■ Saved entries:
== Segment start ==
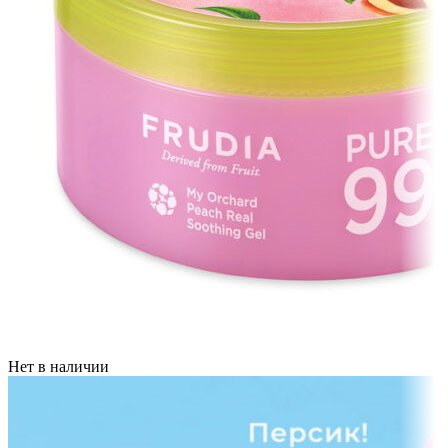
Нет в наличии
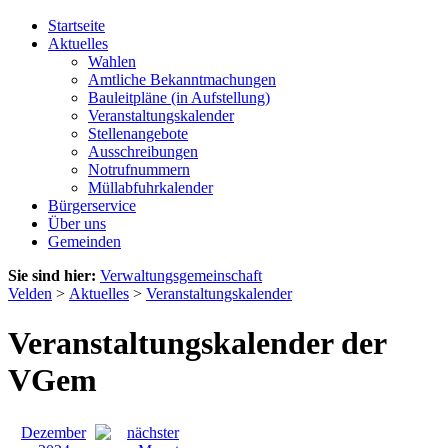
Startseite
Aktuelles
Wahlen
Amtliche Bekanntmachungen
Bauleitpläne (in Aufstellung)
Veranstaltungskalender
Stellenangebote
Ausschreibungen
Notrufnummern
Müllabfuhrkalender
Bürgerservice
Über uns
Gemeinden
Sie sind hier:
Verwaltungsgemeinschaft
Velden
>
Aktuelles
>
Veranstaltungskalender
Veranstaltungskalender der
VGem
Dezember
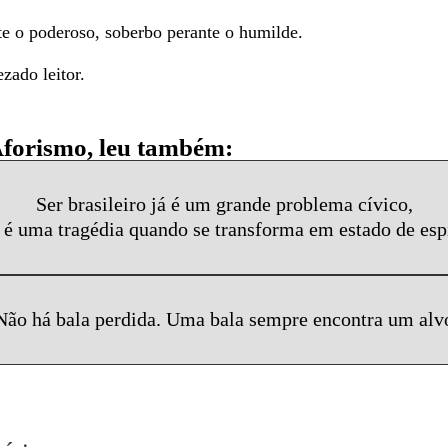
e o poderoso, soberbo perante o humilde.
zado leitor.
Aforismo, leu também:
Ser brasileiro já é um grande problema cívico,
é uma tragédia quando se transforma em estado de esp
Não há bala perdida. Uma bala sempre encontra um alv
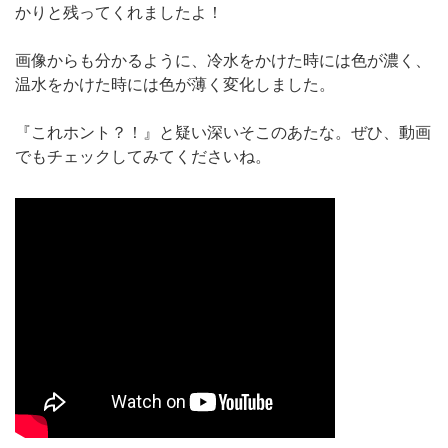
かりと残ってくれましたよ！
画像からも分かるように、冷水をかけた時には色が濃く、
温水をかけた時には色が薄く変化しました。
『これホント？！』と疑い深いそこのあたな。ぜひ、動画
でもチェックしてみてくださいね。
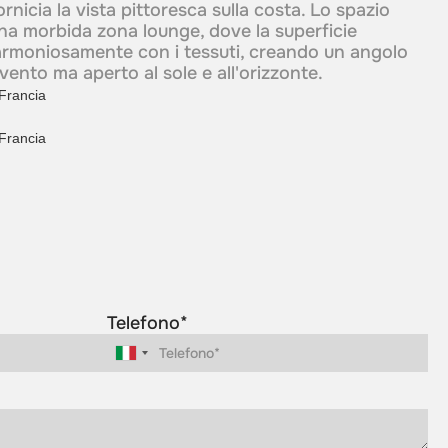
ornicia la vista pittoresca sulla costa. Lo spazio
na morbida zona lounge, dove la superficie
 armoniosamente con i tessuti, creando un angolo
vento ma aperto al sole e all'orizzonte.
Telefono*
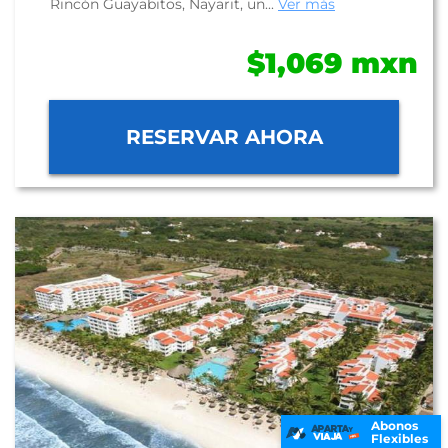
Rincón Guayabitos, Nayarit, un...
Ver más
$1,069 mxn
RESERVAR AHORA
Abonos
Flexibles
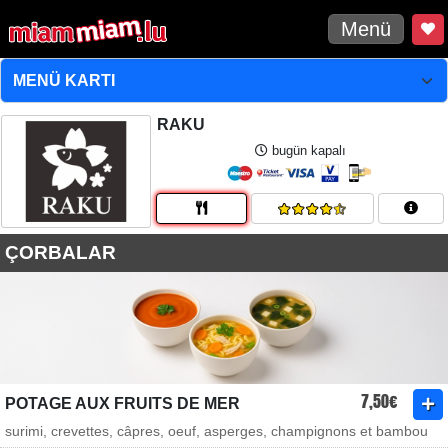
Menü
RAKU
bugün kapalı
ÇORBALAR
7,50€
POTAGE AUX FRUITS DE MER
surimi, crevettes, câpres, oeuf, asperges, champignons et bambou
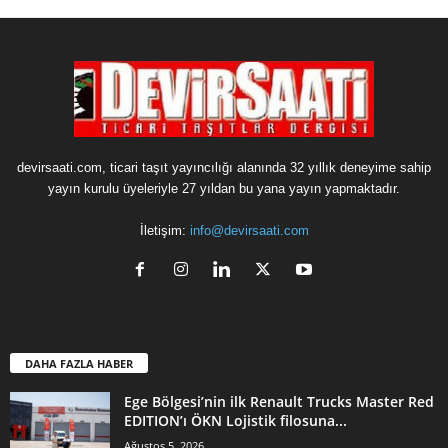
devirsaati.com, ticari taşıt yayıncılığı alanında 32 yıllık deneyime sahip
yayın kurulu üyeleriyle 27 yıldan bu yana yayın yapmaktadır.
İletişim:
info@devirsaati.com
DAHA FAZLA HABER
Ege Bölgesi’nin ilk Renault Trucks Master Red
EDITION’ı ÖKN Lojistik filosuna...
Ağustos 5, 2026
== Segment end ==
■ About this exercise: Update the records by replacing "Aktuelles" with "Neuigkeiten" everywhere it appears and keeping all other text unchanged. Leave the pictures out.

■ Result:
Нет в наличии
Startseite
Neuigkeiten
Wahlen
Amtliche Bekanntmachungen
Bauleitpläne (in Aufstellung)
Veranstaltungskalender
Stellenangebote
Ausschreibungen
Notrufnummern
Müllabfuhrkalender
Bürgerservice
Über uns
Gemeinden
Sie sind hier:
Verwaltungsgemeinschaft
Velden
>
Neuigkeiten
>
Veranstaltungskalender
Veranstaltungskalender der
VGem
Dezember
e o poderoso, soberbo perante o humilde.
zado leitor.
Aforismo, leu também:
Ser brasileiro já é um grande problema cívico,
é uma tragédia quando se transforma em estado de esp
Não há bala perdida. Uma bala sempre encontra um alv
かりと残ってくれましたよ！
画像からも分かるように、冷水をかけた時には色が濃く、
温水をかけた時には色が薄く変化しました。
『これホント？！』と疑い深いそこのあたな。ぜひ、動画
でもチェックしてみてくださいね。
ornicia la vista pittoresca sulla costa. Lo spazio
na morbida zona lounge, dove la superficie
 armoniosamente con i tessuti, creando un angolo
vento ma aperto al sole e all'orizzonte.
Telefono*
Rincón Guayabitos, Nayarit, un...
Ver más
$1,069 mxn
RESERVAR AHORA
Abonos
Flexibles
Menü
RAKU
bugün kapalı
ÇORBALAR
7,50€
POTAGE AUX FRUITS DE MER
surimi, crevettes, câpres, oeuf, asperges, champignons et bambou
devirsaati.com, ticari taşıt yayıncılığı alanında 32 yıllık deneyime sahip
yayın kurulu üyeleriyle 27 yıldan bu yana yayın yapmaktadır.
İletişim:
info@devirsaati.com
DAHA FAZLA HABER
Ege Bölgesi’nin ilk Renault Trucks Master Red
EDITION’ı ÖKN Lojistik filosuna...
Ağustos 5, 2026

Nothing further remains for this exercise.